This isn’t the post I had intended to share with you today, but I just had to write this (maybe you’ll get a double dose of The Rancher’s Wife today!).
I hate death. And I hate that even though as hard as we try, we lose sometimes. I think I take it personally because it means that I wasn’t enough. Today I had to face that reality again.
The temperatures are warming up enough (or I am sick of being inside) that I decided to go for a run this morning. It was just an ordinary run- I thought I was dying but still going. I was jamming to my iPod and picking up speed as I headed down the last hill. This is where it all changed.
I noticed there was a heifer in the already-calved-pen that was stuck on her back. If a cow gets on her back and her feet uphill she can’t get up alone (sometimes I think I feel like that…). If she is left like that long she could die. Needless to say, when I got up to her, I called The Rancher to come fix it (because he can fix anything!). His response was to do it myself… um… no. I can’t really do a job that takes the two of us. At this point I noticed that she was calving and so we had even more reason to hurry.
After The Rancher’s speedy arrival (that seemed to take hours) we pushed and pulled and grunted and finally got her un-upside down. Then we realized that she couldn’t stand. When cows have been trying to have a baby for a longer time than usual, the pressure can make it so that they can’t get up. This was actually ok because it meant that we could pull the calf right there.
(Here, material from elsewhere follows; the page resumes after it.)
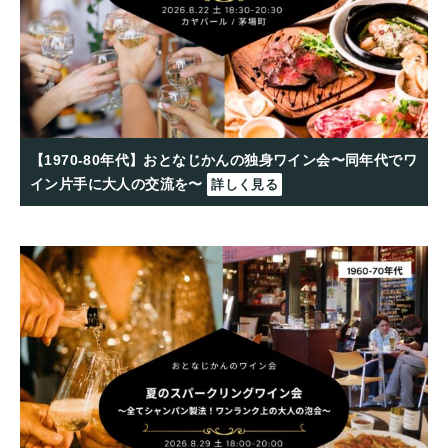
【1970-80年代】おとなじかんの独身ワイン会〜同年代でワ
イン片手に大人の交流を〜
詳しく見る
The nose of the baby was sticking out and we could tell that he was struggling to breath. That calf needed help and every minute counted. Which meant we didn’t have time for the calf puller or chains or even gloves. We ended up using a bungee cord to wrap around the calves legs, the wench on our 4 wheeler to do the pulling and yours truly stuck her bare hands into the heifer to help during the tough spots. It wasn’t the most conventional way of pulling a calf, but it worked.
Once we got the calf out, we went to work getting him breathing. A lot of times just tickling the inside of their nose will make them sneeze and that’s enough to jump start them. But that didn’t work…
We tried rubbing his back and chest, trying to wake him up a little more. That didn’t help…
The Rancher got down to him and tried some mouth to nose breathing. With every breath he would give, the calf’s heart would beat a little faster… for a while. But eventually it wasn’t enough and his heart stopped. He died even though we were there to help him. He died while we were doing all we could. He died while my hand was resting on his little chest, willing his heart to beat again.
There comes a point when see that you are going to lose. And its at this point you put everything you have into it, denying the horror that is becoming reality. You hope that your will and determination will cause something miraculous to happen so that you don’t have to face the truth. The truth that calf has died.
This is one of those days that we don’t love on the ranch. We are reminded that we have limits and that there are some things we just can’t fix. And I hate that. I really hate when death wins.
A Kansas Farm Mom says
I think if we lived closer we would be friends, just because of the way we live and how our husbands think we are just as capable as them. I swear the same set of events would have been met with the same thinking here in Kansas. Thank you for sharing. I hate those days and sometimes it makes me wonder why I do it to myself, but I wouldn't want to be anywhere else.